Yumbe Hospital, is a hospital in the West Nile sub-region of the Northern Region of Uganda.

==Location==
The hospital is located in the town of Yumbe, the political and commercial capital of Yumbe District, approximately 91 km, north-east of the town of Arua, the largest city in West Nile sub-region. The geographical coordinates of Yumbe General Hospital are: 03°27'56.0"N, 31°14'35.0"E (Latitude:3.465556; Longitude:31.243056).

==Overview==
Yumbe Hospital is a 100-bed public hospital. It serves Yumbe District and parts of the neighboring districts of Moyo, Koboko, Maracha, and Arua. The hospital was constructed in the 1960s and did not get a face lift or renovation for the next 50 years.

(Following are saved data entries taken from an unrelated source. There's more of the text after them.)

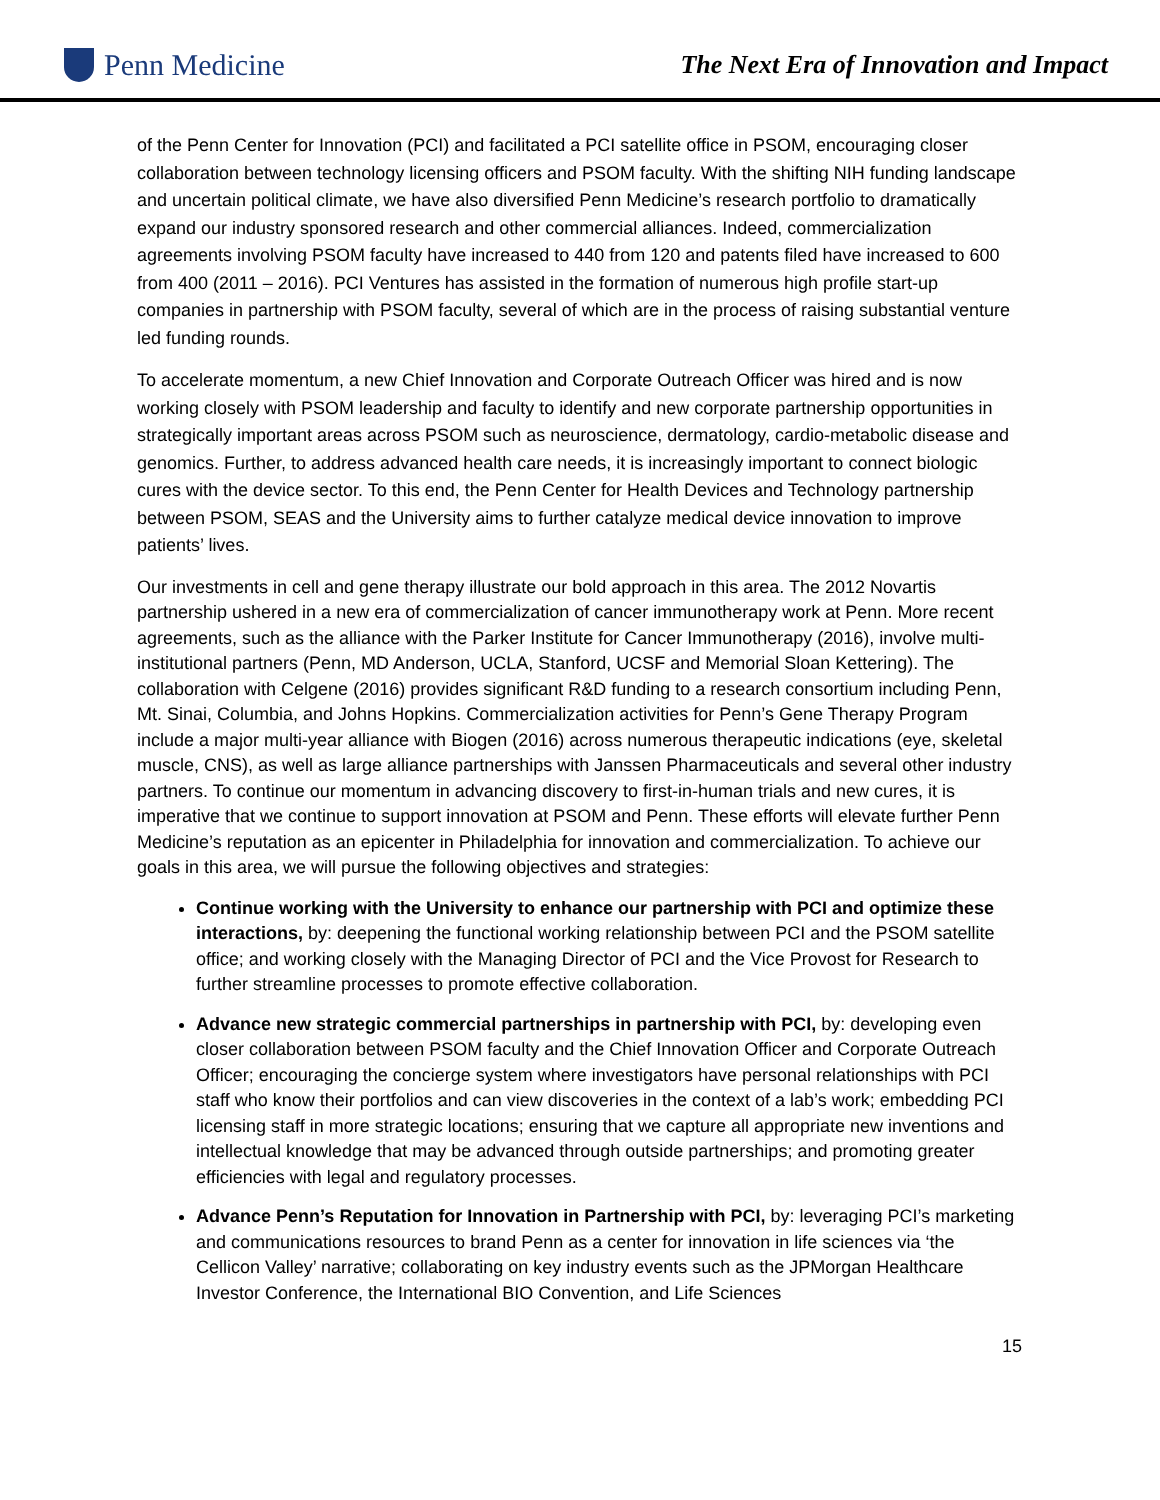Penn Medicine
The Next Era of Innovation and Impact
of the Penn Center for Innovation (PCI) and facilitated a PCI satellite office in PSOM, encouraging closer collaboration between technology licensing officers and PSOM faculty. With the shifting NIH funding landscape and uncertain political climate, we have also diversified Penn Medicine’s research portfolio to dramatically expand our industry sponsored research and other commercial alliances. Indeed, commercialization agreements involving PSOM faculty have increased to 440 from 120 and patents filed have increased to 600 from 400 (2011 – 2016). PCI Ventures has assisted in the formation of numerous high profile start-up companies in partnership with PSOM faculty, several of which are in the process of raising substantial venture led funding rounds.
To accelerate momentum, a new Chief Innovation and Corporate Outreach Officer was hired and is now working closely with PSOM leadership and faculty to identify and new corporate partnership opportunities in strategically important areas across PSOM such as neuroscience, dermatology, cardio-metabolic disease and genomics. Further, to address advanced health care needs, it is increasingly important to connect biologic cures with the device sector. To this end, the Penn Center for Health Devices and Technology partnership between PSOM, SEAS and the University aims to further catalyze medical device innovation to improve patients’ lives.
Our investments in cell and gene therapy illustrate our bold approach in this area. The 2012 Novartis partnership ushered in a new era of commercialization of cancer immunotherapy work at Penn. More recent agreements, such as the alliance with the Parker Institute for Cancer Immunotherapy (2016), involve multi-institutional partners (Penn, MD Anderson, UCLA, Stanford, UCSF and Memorial Sloan Kettering). The collaboration with Celgene (2016) provides significant R&D funding to a research consortium including Penn, Mt. Sinai, Columbia, and Johns Hopkins. Commercialization activities for Penn’s Gene Therapy Program include a major multi-year alliance with Biogen (2016) across numerous therapeutic indications (eye, skeletal muscle, CNS), as well as large alliance partnerships with Janssen Pharmaceuticals and several other industry partners. To continue our momentum in advancing discovery to first-in-human trials and new cures, it is imperative that we continue to support innovation at PSOM and Penn. These efforts will elevate further Penn Medicine’s reputation as an epicenter in Philadelphia for innovation and commercialization. To achieve our goals in this area, we will pursue the following objectives and strategies:
Continue working with the University to enhance our partnership with PCI and optimize these interactions, by: deepening the functional working relationship between PCI and the PSOM satellite office; and working closely with the Managing Director of PCI and the Vice Provost for Research to further streamline processes to promote effective collaboration.
Advance new strategic commercial partnerships in partnership with PCI, by: developing even closer collaboration between PSOM faculty and the Chief Innovation Officer and Corporate Outreach Officer; encouraging the concierge system where investigators have personal relationships with PCI staff who know their portfolios and can view discoveries in the context of a lab’s work; embedding PCI licensing staff in more strategic locations; ensuring that we capture all appropriate new inventions and intellectual knowledge that may be advanced through outside partnerships; and promoting greater efficiencies with legal and regulatory processes.
Advance Penn’s Reputation for Innovation in Partnership with PCI, by: leveraging PCI’s marketing and communications resources to brand Penn as a center for innovation in life sciences via ‘the Cellicon Valley’ narrative; collaborating on key industry events such as the JPMorgan Healthcare Investor Conference, the International BIO Convention, and Life Sciences
15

Beginning in January 2018, the government of Uganda, using funds borrowed from the (a) Saudi Fund for Development, (b) Arab Bank for Economic Development in Africa (BADEA) and (c) OPEC Fund for International Development (OFID), contracted Sadeem Al-Kuwait General Trading & Contracting Company, to renovate, rehabilitate and expand the hospital. The renovations, expected to cost approximately US$18,500,000 (approx. USh69 billion), are expected to last 24 months.

The upgrade includes the expansion of the Emergency Room, Outpatient Department, Maternity Unit and Postnatal Ward. The work includes physical infrastructure, equipment and furniture. As part of the renovation, an ambulance, a double-cabin pick-up truck and a mini-bus will be procured, to facilitate patient transfer and improve general hospital management and hospital outreach.

The contract also calls for the rehabilitation of old staff quarters and the construction of new staff houses.